Some questions about Hitchin's self-duality paper I am reading this paper (The self-duality equations on a Riemann surface by N. Hitchin), and I don't understand a few things in page 67. In proof of Theorem 2.1 after Equation 2.4, he gives the relation for $F(B)s$ as
$$F(B)s=F(A)s-(\deg L)\omega s+ \frac12 \deg(∧^2V)\omega s.$$ 
In the proof, he obtains a connection $B$ on $L^*V$ using a connection $A$ on $V$, and a connection with curvature $(\deg L)\omega$. I am thinking of $L^*V$ as a pull back of $V$, or am I wrong? If I understand what is the explicit form of this connection, I may get the curvature $F(B)$, and eventually above relation. Or is there any other way to get the above result? 

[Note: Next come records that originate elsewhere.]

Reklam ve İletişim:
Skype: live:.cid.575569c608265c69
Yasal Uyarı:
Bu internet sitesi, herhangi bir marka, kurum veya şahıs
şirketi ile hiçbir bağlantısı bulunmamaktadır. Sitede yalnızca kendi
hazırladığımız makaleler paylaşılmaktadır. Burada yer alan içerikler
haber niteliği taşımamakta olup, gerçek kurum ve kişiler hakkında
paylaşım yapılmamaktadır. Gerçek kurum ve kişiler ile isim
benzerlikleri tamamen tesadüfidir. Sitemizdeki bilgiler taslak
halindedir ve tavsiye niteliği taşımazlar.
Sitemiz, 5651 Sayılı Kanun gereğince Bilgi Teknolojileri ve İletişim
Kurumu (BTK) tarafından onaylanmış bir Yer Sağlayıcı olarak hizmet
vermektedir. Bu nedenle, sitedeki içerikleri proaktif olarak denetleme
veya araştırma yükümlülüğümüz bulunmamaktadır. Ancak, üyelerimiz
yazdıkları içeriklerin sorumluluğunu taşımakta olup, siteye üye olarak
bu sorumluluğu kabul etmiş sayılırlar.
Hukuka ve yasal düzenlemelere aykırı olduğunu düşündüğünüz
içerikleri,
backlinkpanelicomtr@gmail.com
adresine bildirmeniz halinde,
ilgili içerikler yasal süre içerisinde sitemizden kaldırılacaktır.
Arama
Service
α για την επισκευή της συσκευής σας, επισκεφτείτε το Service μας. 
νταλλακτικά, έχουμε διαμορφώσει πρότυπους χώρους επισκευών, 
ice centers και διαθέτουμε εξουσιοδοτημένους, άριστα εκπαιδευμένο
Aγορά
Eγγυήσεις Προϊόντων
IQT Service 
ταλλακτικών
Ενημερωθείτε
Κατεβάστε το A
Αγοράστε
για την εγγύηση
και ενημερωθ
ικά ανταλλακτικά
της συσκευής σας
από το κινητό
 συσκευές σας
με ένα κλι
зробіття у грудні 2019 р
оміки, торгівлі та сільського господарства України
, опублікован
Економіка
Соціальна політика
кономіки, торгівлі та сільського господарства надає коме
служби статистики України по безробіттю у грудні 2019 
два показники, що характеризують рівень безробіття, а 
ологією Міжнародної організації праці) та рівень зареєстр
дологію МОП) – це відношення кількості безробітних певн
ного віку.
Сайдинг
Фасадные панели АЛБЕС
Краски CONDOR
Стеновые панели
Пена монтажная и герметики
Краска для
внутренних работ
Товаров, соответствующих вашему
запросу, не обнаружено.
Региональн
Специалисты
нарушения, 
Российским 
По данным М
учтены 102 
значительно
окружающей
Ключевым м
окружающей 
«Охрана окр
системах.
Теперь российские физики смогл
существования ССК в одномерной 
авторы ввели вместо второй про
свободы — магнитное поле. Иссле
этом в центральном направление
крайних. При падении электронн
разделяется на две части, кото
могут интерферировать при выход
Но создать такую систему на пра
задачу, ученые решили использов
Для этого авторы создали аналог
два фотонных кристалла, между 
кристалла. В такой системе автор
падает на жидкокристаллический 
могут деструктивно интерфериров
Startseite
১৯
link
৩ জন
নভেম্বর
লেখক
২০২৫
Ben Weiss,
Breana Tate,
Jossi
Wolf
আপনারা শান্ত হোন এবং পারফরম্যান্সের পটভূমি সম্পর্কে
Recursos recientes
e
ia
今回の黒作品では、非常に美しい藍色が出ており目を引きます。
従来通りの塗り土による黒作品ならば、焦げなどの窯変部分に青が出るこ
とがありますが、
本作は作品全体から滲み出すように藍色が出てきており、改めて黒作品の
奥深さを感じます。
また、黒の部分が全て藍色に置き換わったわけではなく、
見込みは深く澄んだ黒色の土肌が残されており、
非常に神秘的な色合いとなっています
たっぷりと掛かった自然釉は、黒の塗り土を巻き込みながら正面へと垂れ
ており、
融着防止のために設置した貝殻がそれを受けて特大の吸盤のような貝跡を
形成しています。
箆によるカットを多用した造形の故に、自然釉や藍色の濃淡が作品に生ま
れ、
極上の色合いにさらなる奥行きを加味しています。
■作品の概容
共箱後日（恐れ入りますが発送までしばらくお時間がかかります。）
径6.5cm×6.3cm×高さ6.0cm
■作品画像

I tried a lot but couldn't understand how he obtains the result above for $F(B)s$. This formula is very essential in the proof, because he uses this information in Theorem 2.1 to give a condition for stability that is discussed in the third section of the paper. 
I will be very glad if somebody could explain me how to derive this result. 
I have another small question which maybe related to the above question: 
Initially in the top of page 67 he says "Fixing a connection $A_0$ on $∧^2V$, we find that a connection $A$ on $P$ lifts to $\tilde{P}$  whose curvature is $F(A)+1/2F(A_0)1$". Here I don't see how he can get this curvature for the lift. I was thinking, maybe he uses this curvature to find the above formula. Can someone elaborates on this one as well? 
I will be very grateful for your help. 
 A: Using your connection for the tensor product, we can find the curvature as
$$F_{\nabla\otimes\bar{\nabla}}(s_1\otimes s_2) =\nabla\otimes\bar{\nabla}\big(\nabla\otimes\bar{\nabla}(s_1\otimes s_2)\big)=\nabla\otimes\bar{\nabla}\big(\nabla(s_1)\otimes s_2
+s_1\otimes \bar{\nabla}(s_2)\big)=\nabla^{2}(s_1)\otimes s_2
-\nabla(s_1)\otimes \bar{\nabla} (s_2)+\nabla(s_1)\otimes \bar{\nabla} (s_2)+s_1\otimes \bar{\nabla}^{2}(s_2)\\= \nabla^{2}(s_1)\otimes s_2+s_1\otimes \bar{\nabla}^{2}(s_2)$$
the minus signs appears because $\nabla(s_1)\otimes s_2$ is (1,0) form. 
Next we notice that $A_0$ is a fixed connection on $\wedge^2 V$ and on $V$ we have the connection $A+A_0$.Thus, the covariant derivative for connection $A_0+A$ is given by $d_{A+A_0}=d+A+A_0$, so the curvature on $V$ would be 
$$F_{A+A_0}= d^2_{A+A_0}=dA+A\wedge A+A_0\wedge A_0\\=dA+A\wedge A+\frac{1}{2}[A_0,A_0]$$
Defining $F(A):=dA+A\wedge A$ and $F(A_0):=[A_0,A_0]$, we get the curvature on $V$ according to $F(A)+\frac{1}{2}F(A_0)$ (This is the equation given in the first paragraph of page 67) Is this derivation of $F(A)+\frac{1}{2}F(A_0)$ correct? 
Furthermore, since $\wedge^2 V$ is a line bundle embedded in $V$, its curvature has the form $F(A_0)=deg(\wedge^2 V)\omega$ where $\omega$ is a positive form. 
So now we have 
$$F_{B}(s_1\otimes s_2)=F(V)(s_1)\otimes s_2+s_1\otimes F(L^*)(s_2)\\=(F(A)+\frac{1}{2}deg(\wedge^2 V)\omega)s_1\otimes s_2+s_1\otimes(-(deg L)\omega) s_2 \\=F(A)(s_1\otimes s_2)+\frac{1}{2}deg(\wedge^2 V)\omega (s_1\otimes s_2) - (deg L)\omega(s_1\otimes s_2)$$
Above, I used the fact that for a line bundle $L$ with some connection, the curvature is given by $(deg L)\omega$ where $\omega$ is a positive form. The minus sign is because we look at the dual space, $L^*$.
Here, I assume that in paper the section $s\in \Omega^0(M, L^*\otimes V)$ must be of the form $s:=s_1\otimes s_2$. Am I right?
If you see any errors/problems with my computations, please let me know. I will be very thankful for that!